Besides, modern CPUs are multicore. So you could even parallelize your matrix multiplications on your CPU, I guess LabVIEW can even do this automatically in some cases.
So I will try to find time, and I will put together some benchmarking, I got interested 🙂 I have a massive gaming nvidia card, and an Intel i7 CPU, so I just need time and install CUDA drivers...
10-10-2017 11:59 PM
Ok, I have installed CUDA on my home PC. If I find time in the evening, I will put together some test code...
10-11-2017 01:15 PM
By the way, do you use LabVIEW 32 bit or 64 bit version?
I just realized this still existing issue with the GPU Toolkit:
https://forums.ni.com/t5/LabVIEW/CUDA-Matrix-Multiplication-Fails/m-p/3262686/highlight/true#M951836
Since I have LV 32 bit installed on a 64 bit Windows10 OS, along with Cuda 9.0 (which has only 64 bit support), I cannot use the libraries from CUDA (no error shown, but the CUBLAS version comes back as 0.0, indicating LabVIEW cannot handle the x64 Cublas dll). So if the VI you posted does not work (result is an array with zeroes), this explains it. If you use LV 64 bit, CUDA GPU Toolkit should function fine. So sorry, I cannot do the benchmarking yet, first I will need to install LV 64 bit version, when I find more time... (I do not want to follow the "hack" mentioned in the above link, that manually copying 32 bit DLLs from and older CUDA Toolkit version).
10-17-2017 01:13 PM
I installed LV 2017 64bit, now it work fine with CUDA 9.0. I got cuBLAS work fine too.
So to recall our discussion, the point is with GPU calcs is that, it takes time to upload/download data to/from the GPU. I just made two simple test VIs, but I am not even close to consider myself a skilled banchmarker, so do not take these values too serious 🙂
So the first snippet just using the CPU. The second the GPU. As you can see, for 100k vectors, the matrix multiplication actually faster using the CPU, if we compare the total operation times.

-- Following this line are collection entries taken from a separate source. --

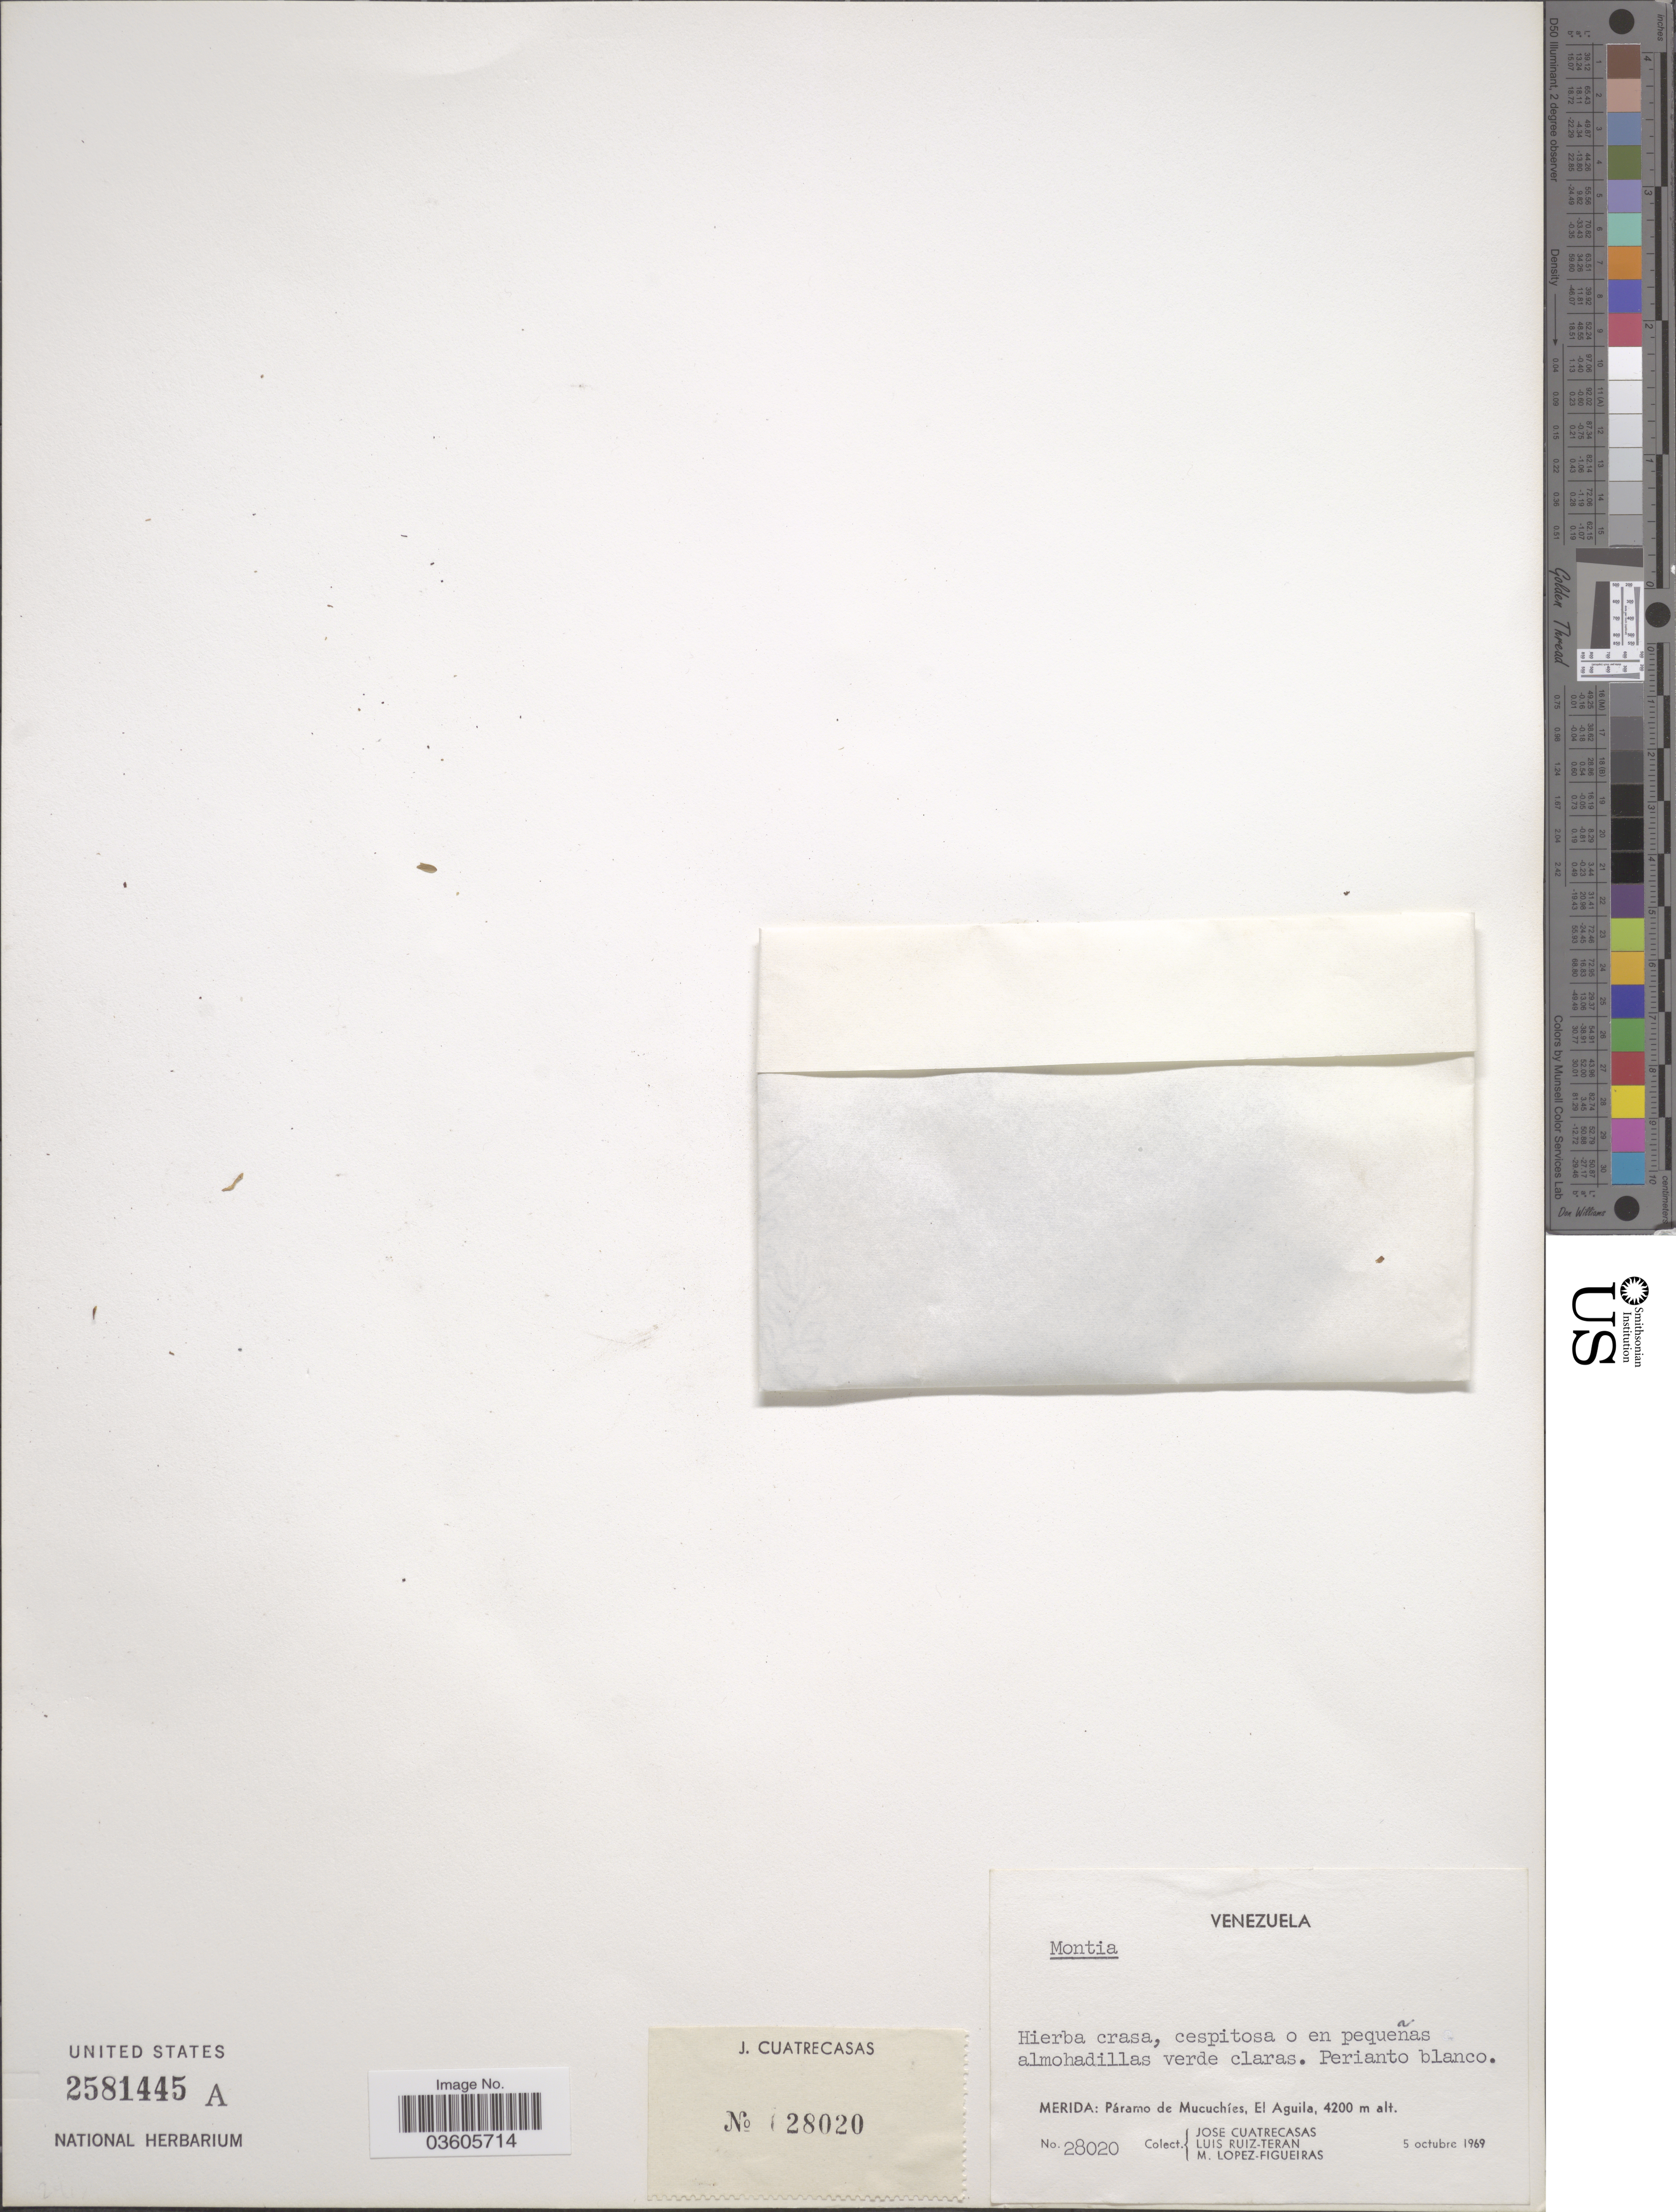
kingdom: Plantae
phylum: Tracheophyta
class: Magnoliopsida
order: Caryophyllales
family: Montiaceae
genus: Montia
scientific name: Montia sp.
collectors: J. Cuatrecasas, L. Teran & M. López Figueiras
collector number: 28020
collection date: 1969-10-05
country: Venezuela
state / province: Mérida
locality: Páramo de Mucuchíes, El Aguila.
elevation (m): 4200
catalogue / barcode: US 2581445A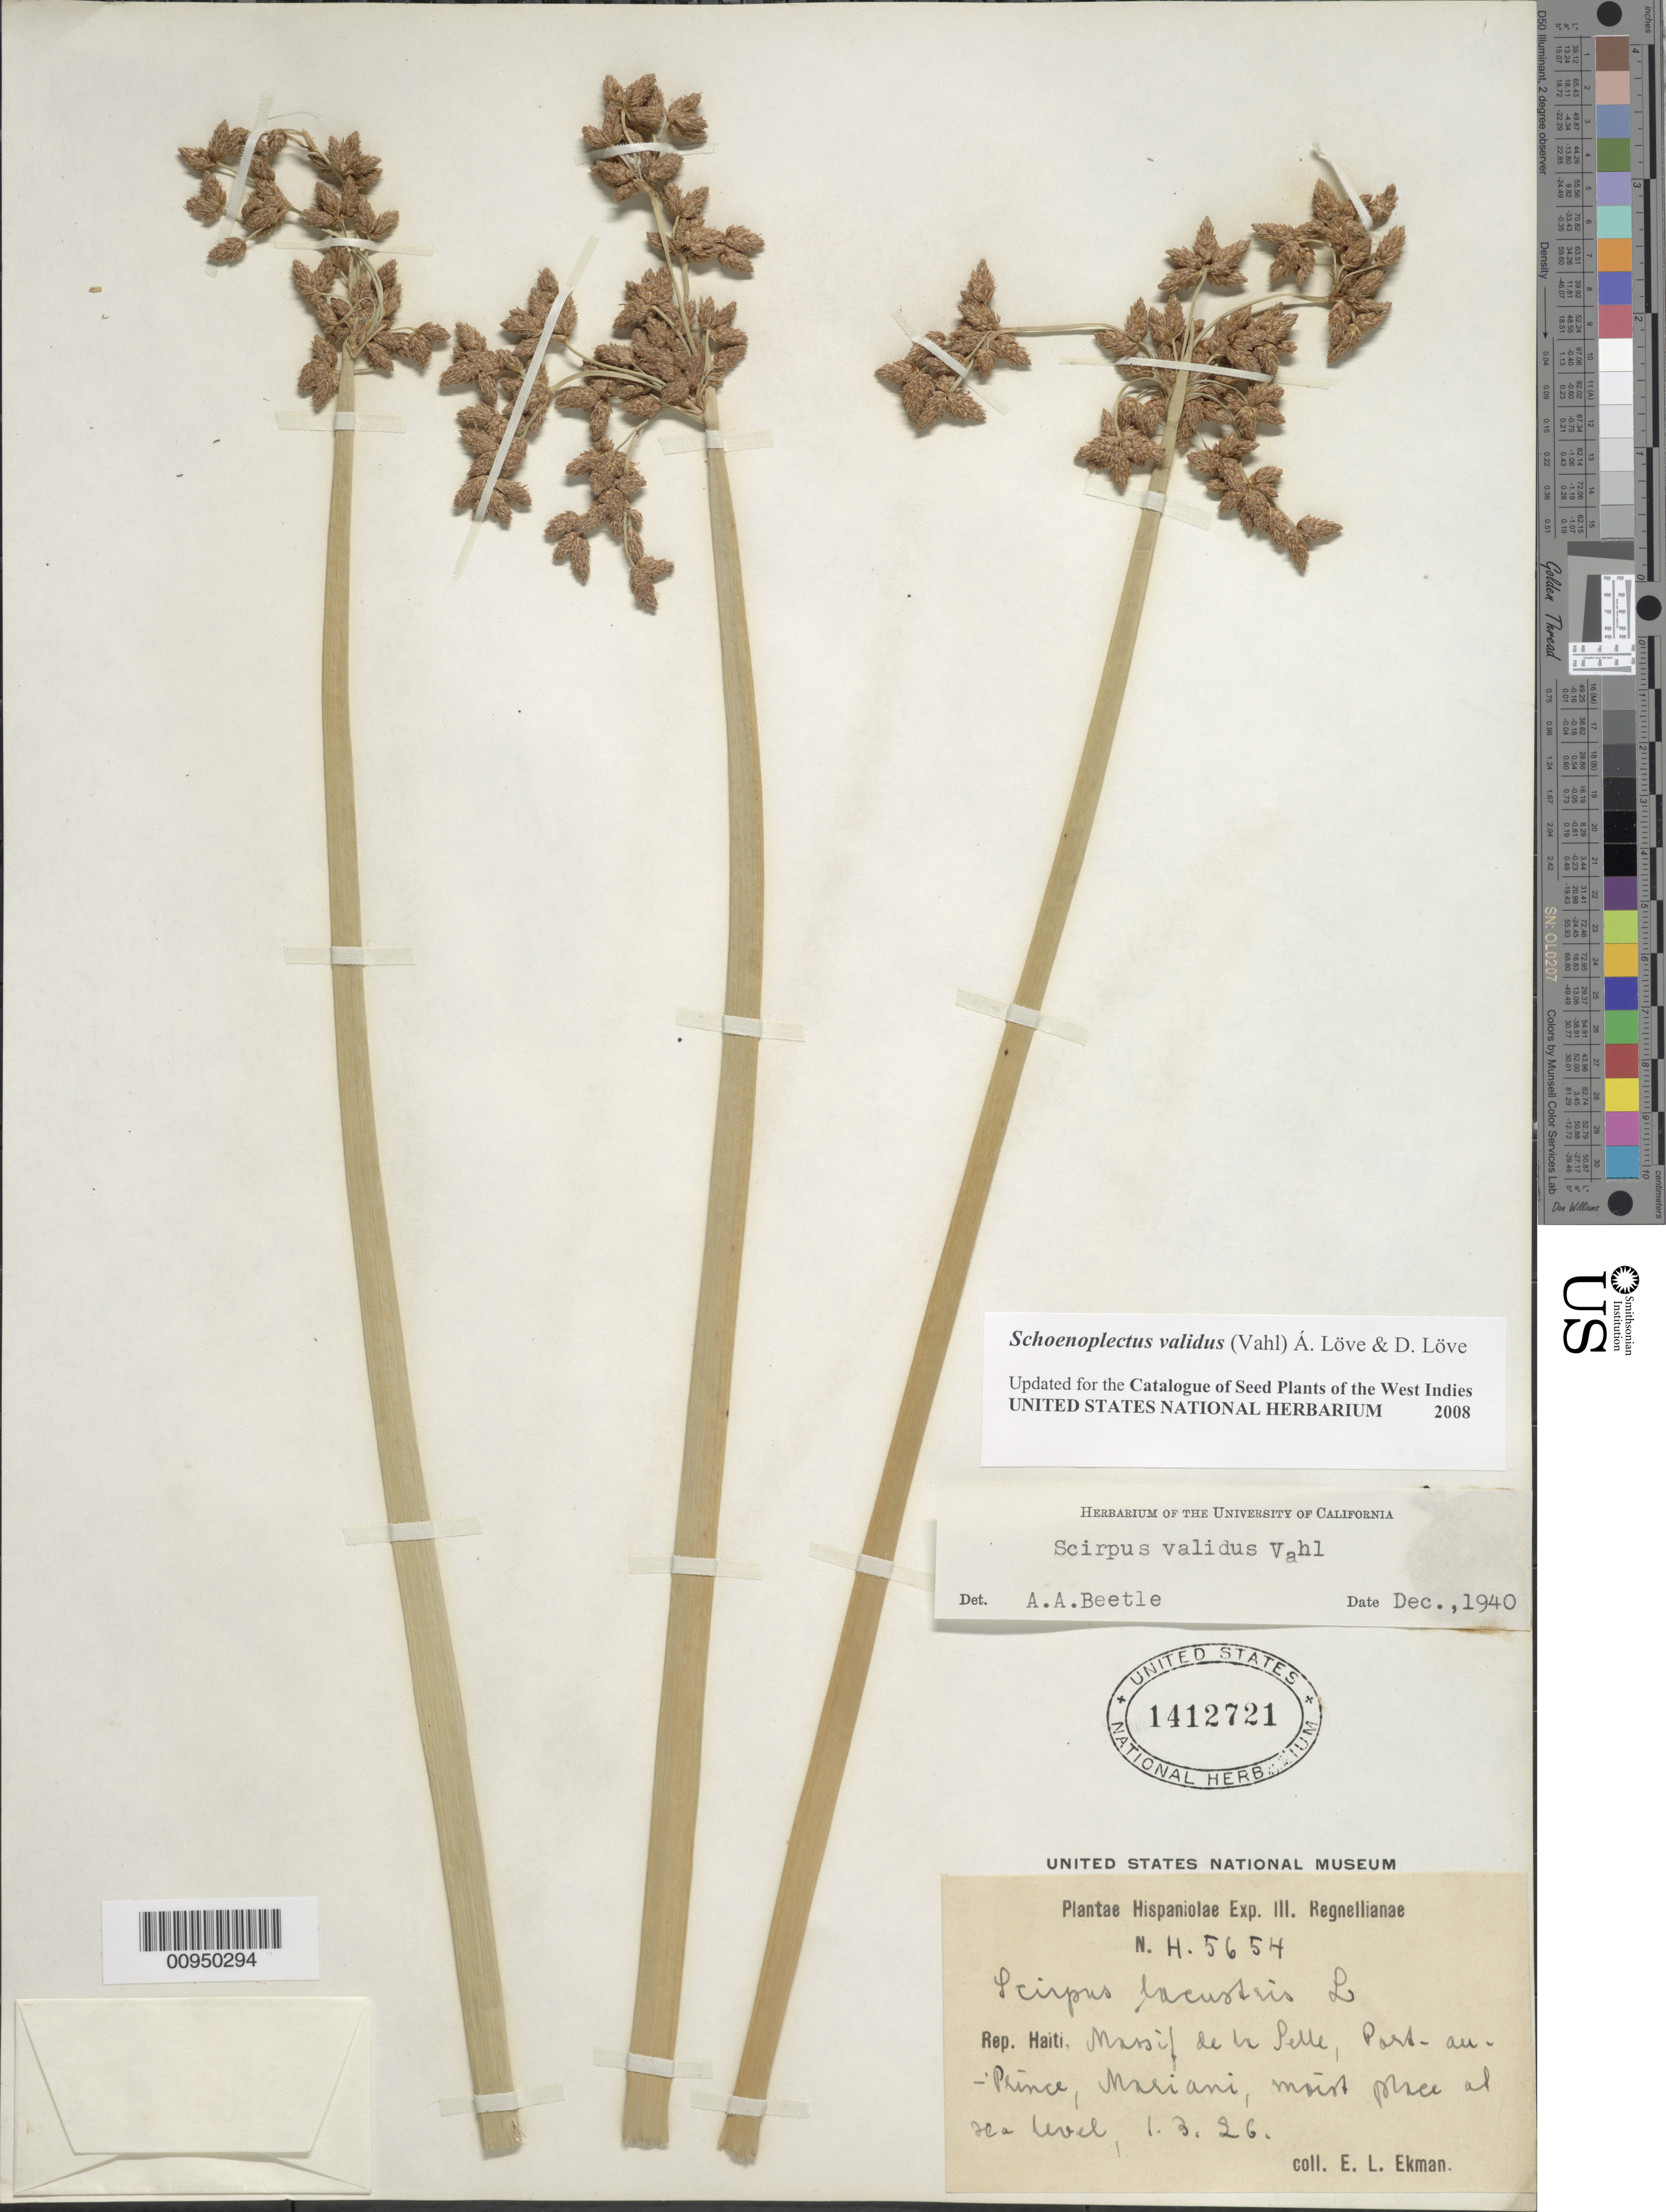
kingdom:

I played with 10M vectors too (100M killed my GPU VI for some reason, overload?), in this case the execution times are in the same range, comparing total execution times.
However, if you can make a smart code which keeps as many operations on the GPU as possible, and you minimize the frequency of data copies between the host and the GPU, you could gain a lot of speed! But all depends on your algorithm...
10-17-2017 02:21 PM
But on the GPU you can (maybe?) use sgl's I you don't require the accuracy. On cpu that is a pain, sine the matrix vi's are all made for dbl's. And since uploading\downloading seems to be the bottleneck, the break even point could be at a much lower number. It's comparing apples with pears, but if speed is important, it might help.
10-17-2017 02:30 PM
wiebe@CARYA wrote:
But on the GPU you can (maybe?) use sgl's I you don't require the accuracy. On cpu that is a pain, sine the matrix vi's are all made for dbl's. And since uploading\downloading seems to be the bottleneck, the break even point could be at a much lower number. It's comparing apples with pears, but if speed is important, it might help.
Yep, actually older GPUs only supported SGL data types. The CUDA VIs support SGLs, the memory up/download and allocation VIs support lots of data types:
The cuBLAS matrix multiplication VI supports matrices with the following data types: SGL, DBL, CSG, CDB.